> **I DATI**
#####

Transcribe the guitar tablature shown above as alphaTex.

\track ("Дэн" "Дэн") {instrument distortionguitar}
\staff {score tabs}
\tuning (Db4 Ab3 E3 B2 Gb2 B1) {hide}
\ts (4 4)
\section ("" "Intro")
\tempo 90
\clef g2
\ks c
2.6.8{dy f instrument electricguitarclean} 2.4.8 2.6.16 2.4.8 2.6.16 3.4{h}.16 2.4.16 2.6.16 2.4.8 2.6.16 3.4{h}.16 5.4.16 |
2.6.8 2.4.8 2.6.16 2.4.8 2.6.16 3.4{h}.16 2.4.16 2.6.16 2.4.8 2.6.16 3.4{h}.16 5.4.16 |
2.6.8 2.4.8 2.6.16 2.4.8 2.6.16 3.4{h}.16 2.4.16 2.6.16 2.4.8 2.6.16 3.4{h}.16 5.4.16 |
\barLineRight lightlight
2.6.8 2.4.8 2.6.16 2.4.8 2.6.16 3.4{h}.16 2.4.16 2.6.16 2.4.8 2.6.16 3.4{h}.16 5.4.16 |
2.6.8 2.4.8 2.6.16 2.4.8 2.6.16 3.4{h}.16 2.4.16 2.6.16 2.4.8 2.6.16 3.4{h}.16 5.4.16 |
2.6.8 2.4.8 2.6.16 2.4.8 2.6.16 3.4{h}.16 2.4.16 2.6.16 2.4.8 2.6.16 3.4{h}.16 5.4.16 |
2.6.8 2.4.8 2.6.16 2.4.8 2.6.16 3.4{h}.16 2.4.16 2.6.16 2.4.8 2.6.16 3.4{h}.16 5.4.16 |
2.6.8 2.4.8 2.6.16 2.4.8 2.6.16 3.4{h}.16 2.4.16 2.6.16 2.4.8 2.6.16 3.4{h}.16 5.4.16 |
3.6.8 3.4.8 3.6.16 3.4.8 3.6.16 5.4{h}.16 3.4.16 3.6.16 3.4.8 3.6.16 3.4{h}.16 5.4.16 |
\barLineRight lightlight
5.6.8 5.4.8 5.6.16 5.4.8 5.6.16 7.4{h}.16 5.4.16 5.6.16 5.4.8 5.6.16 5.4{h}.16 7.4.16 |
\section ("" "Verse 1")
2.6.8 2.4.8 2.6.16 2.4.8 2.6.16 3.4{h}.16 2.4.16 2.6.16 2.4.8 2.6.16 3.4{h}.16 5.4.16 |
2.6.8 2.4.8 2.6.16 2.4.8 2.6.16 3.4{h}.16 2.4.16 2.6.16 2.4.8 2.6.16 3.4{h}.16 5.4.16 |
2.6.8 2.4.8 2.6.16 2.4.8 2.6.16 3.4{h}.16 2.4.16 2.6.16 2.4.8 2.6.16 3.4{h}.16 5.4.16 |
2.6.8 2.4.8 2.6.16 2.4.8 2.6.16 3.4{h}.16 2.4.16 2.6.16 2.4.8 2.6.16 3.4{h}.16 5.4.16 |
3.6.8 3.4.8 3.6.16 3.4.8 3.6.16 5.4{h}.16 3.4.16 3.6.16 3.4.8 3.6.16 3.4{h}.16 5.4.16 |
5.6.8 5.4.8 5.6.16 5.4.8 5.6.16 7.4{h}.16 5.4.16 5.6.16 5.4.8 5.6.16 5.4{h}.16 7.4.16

#####

> **ISTRUZIONE SCRITTA**
Riscrivi come elenco numerato tutte le righe delle voci qui sopra, tralasciando quelle vuote.

> **RISULTATO FINALE**
1. Transcribe the guitar tablature shown above as alphaTex.
2. \track ("Дэн" "Дэн") {instrument distortionguitar}
3. \staff {score tabs}
4. \tuning (Db4 Ab3 E3 B2 Gb2 B1) {hide}
5. \ts (4 4)
6. \section ("" "Intro")
7. \tempo 90
8. \clef g2
9. \ks c
10. 2.6.8{dy f instrument electricguitarclean} 2.4.8 2.6.16 2.4.8 2.6.16 3.4{h}.16 2.4.16 2.6.16 2.4.8 2.6.16 3.4{h}.16 5.4.16 |
11. 2.6.8 2.4.8 2.6.16 2.4.8 2.6.16 3.4{h}.16 2.4.16 2.6.16 2.4.8 2.6.16 3.4{h}.16 5.4.16 |
12. 2.6.8 2.4.8 2.6.16 2.4.8 2.6.16 3.4{h}.16 2.4.16 2.6.16 2.4.8 2.6.16 3.4{h}.16 5.4.16 |
13. \barLineRight lightlight
14. 2.6.8 2.4.8 2.6.16 2.4.8 2.6.16 3.4{h}.16 2.4.16 2.6.16 2.4.8 2.6.16 3.4{h}.16 5.4.16 |
15. 2.6.8 2.4.8 2.6.16 2.4.8 2.6.16 3.4{h}.16 2.4.16 2.6.16 2.4.8 2.6.16 3.4{h}.16 5.4.16 |
16. 2.6.8 2.4.8 2.6.16 2.4.8 2.6.16 3.4{h}.16 2.4.16 2.6.16 2.4.8 2.6.16 3.4{h}.16 5.4.16 |
17. 2.6.8 2.4.8 2.6.16 2.4.8 2.6.16 3.4{h}.16 2.4.16 2.6.16 2.4.8 2.6.16 3.4{h}.16 5.4.16 |
18. 2.6.8 2.4.8 2.6.16 2.4.8 2.6.16 3.4{h}.16 2.4.16 2.6.16 2.4.8 2.6.16 3.4{h}.16 5.4.16 |
19. 3.6.8 3.4.8 3.6.16 3.4.8 3.6.16 5.4{h}.16 3.4.16 3.6.16 3.4.8 3.6.16 3.4{h}.16 5.4.16 |
20. \barLineRight lightlight
21. 5.6.8 5.4.8 5.6.16 5.4.8 5.6.16 7.4{h}.16 5.4.16 5.6.16 5.4.8 5.6.16 5.4{h}.16 7.4.16 |
22. \section ("" "Verse 1")
23. 2.6.8 2.4.8 2.6.16 2.4.8 2.6.16 3.4{h}.16 2.4.16 2.6.16 2.4.8 2.6.16 3.4{h}.16 5.4.16 |
24. 2.6.8 2.4.8 2.6.16 2.4.8 2.6.16 3.4{h}.16 2.4.16 2.6.16 2.4.8 2.6.16 3.4{h}.16 5.4.16 |
25. 2.6.8 2.4.8 2.6.16 2.4.8 2.6.16 3.4{h}.16 2.4.16 2.6.16 2.4.8 2.6.16 3.4{h}.16 5.4.16 |
26. 2.6.8 2.4.8 2.6.16 2.4.8 2.6.16 3.4{h}.16 2.4.16 2.6.16 2.4.8 2.6.16 3.4{h}.16 5.4.16 |
27. 3.6.8 3.4.8 3.6.16 3.4.8 3.6.16 5.4{h}.16 3.4.16 3.6.16 3.4.8 3.6.16 3.4{h}.16 5.4.16 |
28. 5.6.8 5.4.8 5.6.16 5.4.8 5.6.16 7.4{h}.16 5.4.16 5.6.16 5.4.8 5.6.16 5.4{h}.16 7.4.16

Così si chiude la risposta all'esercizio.